対応方針検討の打ち合わせに入ると、過去に問合せ管理システムの開発に関わったメンバーやインフラ担当のメンバーも集まってくれていて、15人は入る会議室がぎゅうぎゅうだった。


保守開発メンバーが、アプリケーションのログの解析結果、システムが落ちた時点でのサーバの負荷状況の確認結果など、一つずつ確認した内容を報告する。


そこからいくつかの考えられる事象が浮かび上がったけど、原因の特定には至らない。


とはいえ、再起動を試すという方向になった。


再起動時の確認ポイントを整理した上で、外部からのデータ連係機能は止めた状態で少しずつサーバを起動していく。


ワタシはサーバ再起動を進めるメンバーの状況を取り纏めて、周囲に連携する役割を務めることに決まった。とはいえ、メンバーからの連絡がないことには動けず、まずは待機だった。


経験上、帰れなさそうなパターンだとは気づいていて、真依にはシステムトラブルで帰れなさそうとメッセージは送っておいた。


真依も同じSEなので、システムトラブルと言うだけで状況を理解してくれるのは助かった。


21時を過ぎたところで、一番初めのポイントになるデータベースの起動までが完了する。次に進む前に、まずデータベースのデータやエラーのチェックに入る。


少し時間が掛かると聞いて、この隙に同じビル内にあるコンビニに買い出しに向かった。


コンビニは22時までだったはずなので、これが最後の買い出しチャンスだろうと少しは空腹を満たせるものを選ぶ。ついでに対応してくれているメンバーへの差し入れとしてお菓子もカゴに入れた。

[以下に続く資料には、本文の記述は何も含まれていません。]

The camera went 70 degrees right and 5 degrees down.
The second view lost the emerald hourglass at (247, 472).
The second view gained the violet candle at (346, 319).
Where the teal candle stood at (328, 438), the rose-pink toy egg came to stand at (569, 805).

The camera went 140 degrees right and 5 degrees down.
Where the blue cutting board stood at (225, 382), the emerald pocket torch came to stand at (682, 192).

レジをしているところで、後ろに並んだのが佳澄だった。


「佳澄、まだ残っていたんだ」


佳澄が支払いを済ませるのを待って、2人で10階のフロアに向かう。


佳澄の手にも食料があって、それは佳澄がまだ残ることを示している。


カスタマーサポート部から、今日の業務は終了したと1時間ほど前に連絡は受けていた。何か対応が必要だった場合を見越して、リーダが誰か残るとは聞いていたけど、それが佳澄だということだろう。

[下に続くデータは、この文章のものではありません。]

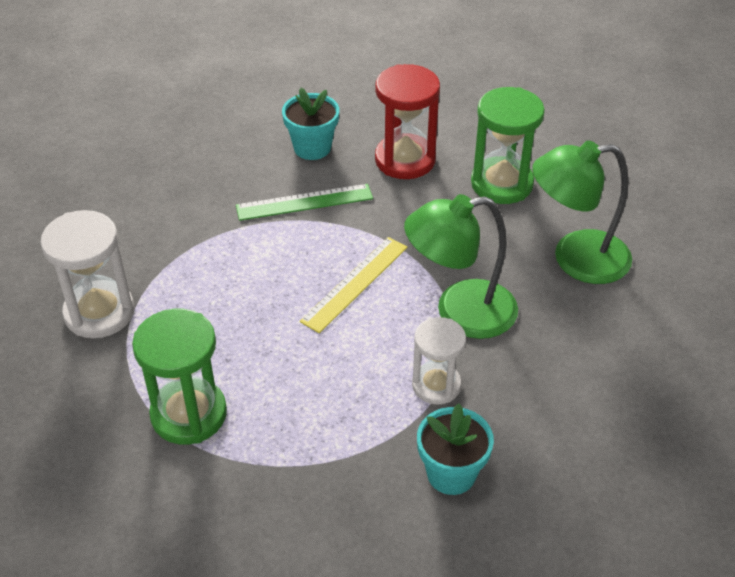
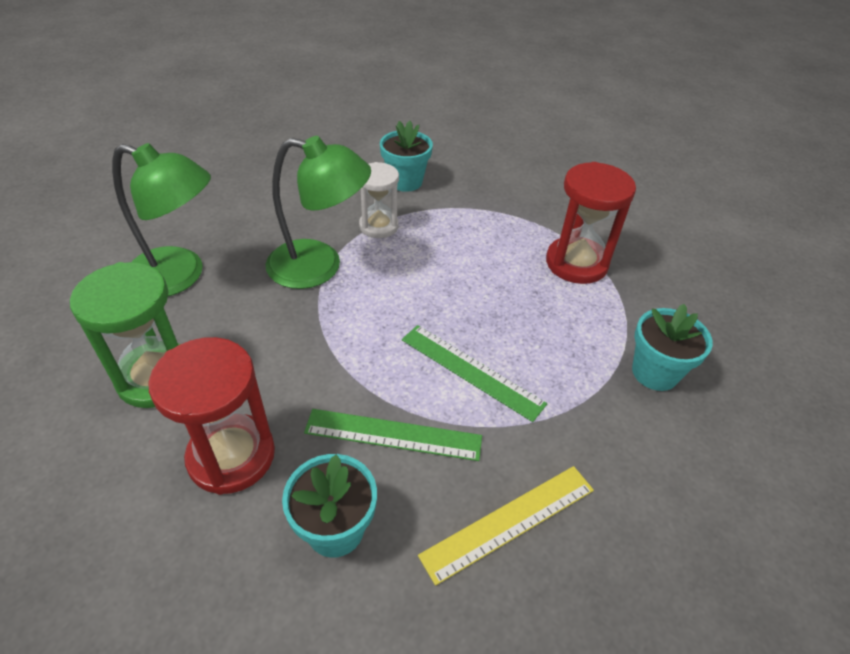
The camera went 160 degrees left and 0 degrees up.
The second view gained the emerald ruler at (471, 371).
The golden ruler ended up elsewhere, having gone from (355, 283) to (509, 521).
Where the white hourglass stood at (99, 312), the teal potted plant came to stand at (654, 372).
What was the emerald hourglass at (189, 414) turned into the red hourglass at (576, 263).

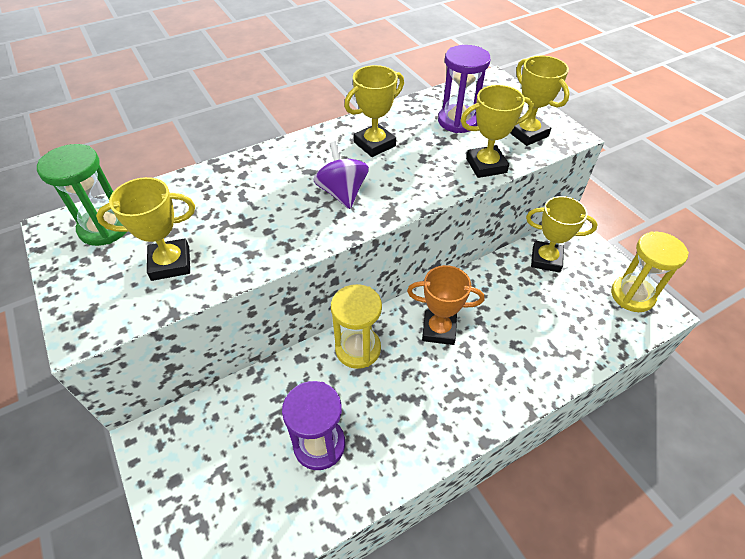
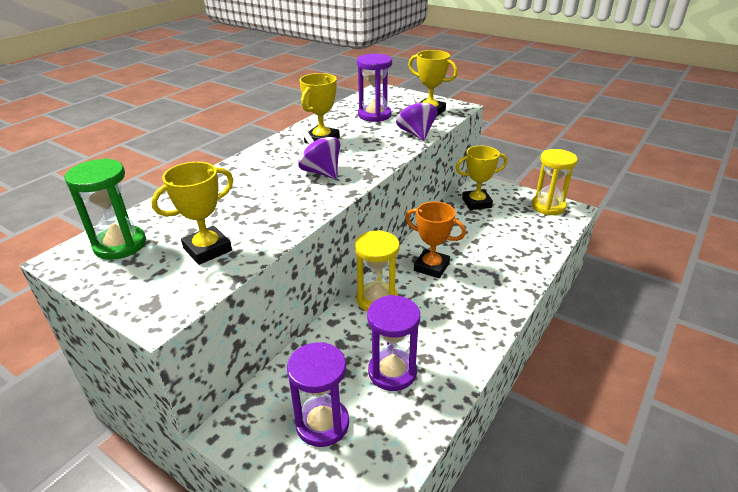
The camera went 25 degrees left and 15 degrees down.
The second view gained the violet hourglass at (322, 424).
Where the golden award cup stood at (486, 165), the violet toy top came to stand at (416, 133).
The bright orange award cup at (439, 330) ended up facing another way, 45 degrees clockwise from before.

「わたし以外は解散してます。わたしは今日は午後から出勤だったので、復旧確認するために残ることになりました。明日の朝は麻倉さんが早めに出勤してくれることになっています」


「ご迷惑をおかけしています」


暫定の運用で今日は逃げたとはいえ、明日は正常に業務を行いたいのはカスタマーサービス部の本音だろう。だからこそ、システムに付き合って体制を残してくれているのだ。


「どこのシステムでも、時々障害は起きるものなので、気にしないでください」


「じゃあ、状況が変わったら佳澄にも連絡する。広い部屋で一人でいるのが淋しかったら、システムの方に来る?」


「一人での仕事には慣れてます」


あっさり佳澄に断られて、ワタシは自席に戻った。


委員長気質っぽいところが昔から佳澄にはあって、自分のテリトリーはきっちり管理をするタイプだったけど、今も変わらないらしい。